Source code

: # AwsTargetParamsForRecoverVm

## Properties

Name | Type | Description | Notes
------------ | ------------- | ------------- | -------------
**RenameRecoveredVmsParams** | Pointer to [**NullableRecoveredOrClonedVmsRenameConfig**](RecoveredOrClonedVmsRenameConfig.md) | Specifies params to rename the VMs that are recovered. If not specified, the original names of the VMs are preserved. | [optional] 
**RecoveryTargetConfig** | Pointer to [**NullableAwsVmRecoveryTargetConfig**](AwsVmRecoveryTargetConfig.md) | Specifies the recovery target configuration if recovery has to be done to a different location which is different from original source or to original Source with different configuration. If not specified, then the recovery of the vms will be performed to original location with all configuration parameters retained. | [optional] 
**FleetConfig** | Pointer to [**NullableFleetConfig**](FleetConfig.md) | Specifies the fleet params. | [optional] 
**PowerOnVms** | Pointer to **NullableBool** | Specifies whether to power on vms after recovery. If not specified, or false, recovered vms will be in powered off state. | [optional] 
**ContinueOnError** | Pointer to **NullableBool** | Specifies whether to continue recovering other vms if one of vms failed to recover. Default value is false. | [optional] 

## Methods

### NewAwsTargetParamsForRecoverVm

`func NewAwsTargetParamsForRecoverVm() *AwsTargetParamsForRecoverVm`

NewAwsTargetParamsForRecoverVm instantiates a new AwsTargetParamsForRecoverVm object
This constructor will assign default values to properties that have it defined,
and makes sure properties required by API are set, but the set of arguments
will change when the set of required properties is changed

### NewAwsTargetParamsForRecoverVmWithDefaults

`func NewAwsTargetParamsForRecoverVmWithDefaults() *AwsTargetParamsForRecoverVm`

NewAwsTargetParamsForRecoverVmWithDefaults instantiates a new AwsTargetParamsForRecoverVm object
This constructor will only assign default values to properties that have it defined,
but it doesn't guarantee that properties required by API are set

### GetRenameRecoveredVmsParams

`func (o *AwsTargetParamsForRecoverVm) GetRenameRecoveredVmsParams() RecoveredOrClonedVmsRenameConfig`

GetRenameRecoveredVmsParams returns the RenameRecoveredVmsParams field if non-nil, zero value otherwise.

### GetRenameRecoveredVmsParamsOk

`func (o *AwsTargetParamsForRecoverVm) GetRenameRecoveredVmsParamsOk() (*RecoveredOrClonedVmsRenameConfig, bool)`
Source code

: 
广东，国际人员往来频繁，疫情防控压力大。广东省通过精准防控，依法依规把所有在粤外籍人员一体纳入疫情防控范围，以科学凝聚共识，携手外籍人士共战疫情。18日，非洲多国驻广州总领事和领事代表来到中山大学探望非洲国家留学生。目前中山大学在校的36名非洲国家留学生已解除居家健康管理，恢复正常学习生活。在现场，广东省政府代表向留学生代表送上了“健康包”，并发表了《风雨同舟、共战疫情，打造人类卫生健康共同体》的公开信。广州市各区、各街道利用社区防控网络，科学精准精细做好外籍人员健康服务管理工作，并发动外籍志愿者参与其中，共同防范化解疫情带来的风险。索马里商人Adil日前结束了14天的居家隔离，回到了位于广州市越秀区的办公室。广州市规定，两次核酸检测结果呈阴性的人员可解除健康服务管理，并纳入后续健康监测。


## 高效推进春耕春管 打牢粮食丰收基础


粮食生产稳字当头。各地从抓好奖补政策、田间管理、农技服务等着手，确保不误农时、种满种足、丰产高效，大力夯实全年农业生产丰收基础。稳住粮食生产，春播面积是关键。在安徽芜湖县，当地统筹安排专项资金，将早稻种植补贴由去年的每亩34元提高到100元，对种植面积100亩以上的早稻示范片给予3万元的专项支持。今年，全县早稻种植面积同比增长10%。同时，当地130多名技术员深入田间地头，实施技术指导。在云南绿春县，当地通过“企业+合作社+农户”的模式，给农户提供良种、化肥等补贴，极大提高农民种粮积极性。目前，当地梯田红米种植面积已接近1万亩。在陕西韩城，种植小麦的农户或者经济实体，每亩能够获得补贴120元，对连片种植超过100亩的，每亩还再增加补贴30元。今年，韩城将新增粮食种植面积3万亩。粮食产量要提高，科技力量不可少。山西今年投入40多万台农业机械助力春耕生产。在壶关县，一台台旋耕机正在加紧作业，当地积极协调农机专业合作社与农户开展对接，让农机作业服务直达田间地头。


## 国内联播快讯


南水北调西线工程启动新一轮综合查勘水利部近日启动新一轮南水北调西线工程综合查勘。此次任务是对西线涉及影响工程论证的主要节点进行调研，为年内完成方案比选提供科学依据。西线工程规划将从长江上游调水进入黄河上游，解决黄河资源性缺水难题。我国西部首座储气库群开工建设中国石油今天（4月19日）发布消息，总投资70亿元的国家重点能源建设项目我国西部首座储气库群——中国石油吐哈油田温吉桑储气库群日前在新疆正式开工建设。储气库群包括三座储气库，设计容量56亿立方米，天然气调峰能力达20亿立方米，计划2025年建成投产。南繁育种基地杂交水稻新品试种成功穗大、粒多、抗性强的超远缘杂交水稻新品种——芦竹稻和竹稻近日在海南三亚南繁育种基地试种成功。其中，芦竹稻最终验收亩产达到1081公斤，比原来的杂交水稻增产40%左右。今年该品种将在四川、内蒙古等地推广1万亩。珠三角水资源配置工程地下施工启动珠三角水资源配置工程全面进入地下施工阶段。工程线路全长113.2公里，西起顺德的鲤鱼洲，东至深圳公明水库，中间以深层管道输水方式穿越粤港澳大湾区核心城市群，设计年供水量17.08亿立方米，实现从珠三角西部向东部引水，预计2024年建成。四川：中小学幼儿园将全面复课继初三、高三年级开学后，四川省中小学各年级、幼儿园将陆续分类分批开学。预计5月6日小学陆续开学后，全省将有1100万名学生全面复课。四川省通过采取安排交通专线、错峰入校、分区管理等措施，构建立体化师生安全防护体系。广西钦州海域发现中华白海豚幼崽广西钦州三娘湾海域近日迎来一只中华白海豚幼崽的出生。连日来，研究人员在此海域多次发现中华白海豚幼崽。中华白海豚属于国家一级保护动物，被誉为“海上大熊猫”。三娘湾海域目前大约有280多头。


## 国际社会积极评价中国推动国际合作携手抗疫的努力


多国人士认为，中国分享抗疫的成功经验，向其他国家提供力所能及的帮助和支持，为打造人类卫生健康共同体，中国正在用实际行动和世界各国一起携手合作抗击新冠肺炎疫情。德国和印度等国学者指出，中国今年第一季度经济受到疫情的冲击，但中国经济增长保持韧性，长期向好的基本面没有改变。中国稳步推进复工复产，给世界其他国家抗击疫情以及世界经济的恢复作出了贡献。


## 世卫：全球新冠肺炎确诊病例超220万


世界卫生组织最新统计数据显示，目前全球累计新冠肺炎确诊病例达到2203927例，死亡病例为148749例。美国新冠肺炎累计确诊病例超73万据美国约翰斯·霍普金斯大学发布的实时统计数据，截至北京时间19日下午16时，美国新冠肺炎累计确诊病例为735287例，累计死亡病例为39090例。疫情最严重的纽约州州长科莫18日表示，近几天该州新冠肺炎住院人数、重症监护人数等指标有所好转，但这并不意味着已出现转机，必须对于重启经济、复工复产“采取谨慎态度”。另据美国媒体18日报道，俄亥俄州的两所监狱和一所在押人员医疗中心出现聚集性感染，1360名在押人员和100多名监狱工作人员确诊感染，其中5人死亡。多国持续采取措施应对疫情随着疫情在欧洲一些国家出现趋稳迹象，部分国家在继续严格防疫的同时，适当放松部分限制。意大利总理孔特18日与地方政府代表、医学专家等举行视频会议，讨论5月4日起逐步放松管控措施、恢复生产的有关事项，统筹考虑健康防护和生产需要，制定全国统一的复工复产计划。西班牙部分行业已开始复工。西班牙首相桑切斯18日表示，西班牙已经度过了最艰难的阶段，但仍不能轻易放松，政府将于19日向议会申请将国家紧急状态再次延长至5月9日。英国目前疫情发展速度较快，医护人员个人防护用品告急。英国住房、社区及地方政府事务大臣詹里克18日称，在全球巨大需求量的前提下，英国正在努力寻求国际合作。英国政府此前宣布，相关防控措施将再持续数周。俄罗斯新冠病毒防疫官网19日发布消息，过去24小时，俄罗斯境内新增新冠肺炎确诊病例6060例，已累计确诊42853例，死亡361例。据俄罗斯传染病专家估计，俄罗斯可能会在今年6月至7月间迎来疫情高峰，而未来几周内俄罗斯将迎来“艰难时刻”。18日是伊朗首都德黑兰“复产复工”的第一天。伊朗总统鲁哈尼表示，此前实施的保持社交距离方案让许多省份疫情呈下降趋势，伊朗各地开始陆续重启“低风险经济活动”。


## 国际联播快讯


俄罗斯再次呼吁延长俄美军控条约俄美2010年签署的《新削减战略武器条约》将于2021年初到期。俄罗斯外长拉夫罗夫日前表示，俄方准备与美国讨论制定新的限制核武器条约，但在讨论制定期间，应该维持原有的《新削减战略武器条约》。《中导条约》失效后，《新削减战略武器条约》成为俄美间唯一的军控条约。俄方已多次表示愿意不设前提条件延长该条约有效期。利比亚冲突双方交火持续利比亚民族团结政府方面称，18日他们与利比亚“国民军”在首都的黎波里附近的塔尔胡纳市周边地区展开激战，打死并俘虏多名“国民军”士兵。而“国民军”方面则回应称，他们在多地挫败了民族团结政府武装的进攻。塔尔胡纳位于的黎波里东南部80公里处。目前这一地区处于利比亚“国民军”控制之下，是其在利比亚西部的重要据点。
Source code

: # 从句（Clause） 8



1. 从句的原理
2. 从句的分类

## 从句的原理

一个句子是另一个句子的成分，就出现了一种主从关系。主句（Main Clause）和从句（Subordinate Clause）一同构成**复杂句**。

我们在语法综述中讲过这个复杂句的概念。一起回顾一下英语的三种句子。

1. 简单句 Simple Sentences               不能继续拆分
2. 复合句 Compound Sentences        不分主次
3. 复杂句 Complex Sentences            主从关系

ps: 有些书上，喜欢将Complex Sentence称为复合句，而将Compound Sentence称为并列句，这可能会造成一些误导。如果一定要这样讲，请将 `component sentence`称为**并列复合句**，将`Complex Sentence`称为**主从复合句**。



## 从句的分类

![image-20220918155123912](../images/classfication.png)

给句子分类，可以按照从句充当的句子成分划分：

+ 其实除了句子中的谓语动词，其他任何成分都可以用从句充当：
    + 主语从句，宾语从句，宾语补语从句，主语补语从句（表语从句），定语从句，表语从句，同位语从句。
* * * * * * *
• **Tujuan Anda**
Tulis ulang baris-baris materi mulai dari baris yang memuat "# 从句（Clause） 8" sampai akhir materi, dengan mengganti "主从关系" menjadi "从属关系" dan tanpa perubahan lain.

• **Jawaban Latihan**
: # 从句（Clause） 8



1. 从句的原理
2. 从句的分类

## 从句的原理

一个句子是另一个句子的成分，就出现了一种从属关系。主句（Main Clause）和从句（Subordinate Clause）一同构成**复杂句**。

我们在语法综述中讲过这个复杂句的概念。一起回顾一下英语的三种句子。

1. 简单句 Simple Sentences               不能继续拆分
2. 复合句 Compound Sentences        不分主次
3. 复杂句 Complex Sentences            从属关系

ps: 有些书上，喜欢将Complex Sentence称为复合句，而将Compound Sentence称为并列句，这可能会造成一些误导。如果一定要这样讲，请将 `component sentence`称为**并列复合句**，将`Complex Sentence`称为**主从复合句**。



## 从句的分类

![image-20220918155123912](../images/classfication.png)

给句子分类，可以按照从句充当的句子成分划分：

+ 其实除了句子中的谓语动词，其他任何成分都可以用从句充当：
    + 主语从句，宾语从句，宾语补语从句，主语补语从句（表语从句），定语从句，表语从句，同位语从句。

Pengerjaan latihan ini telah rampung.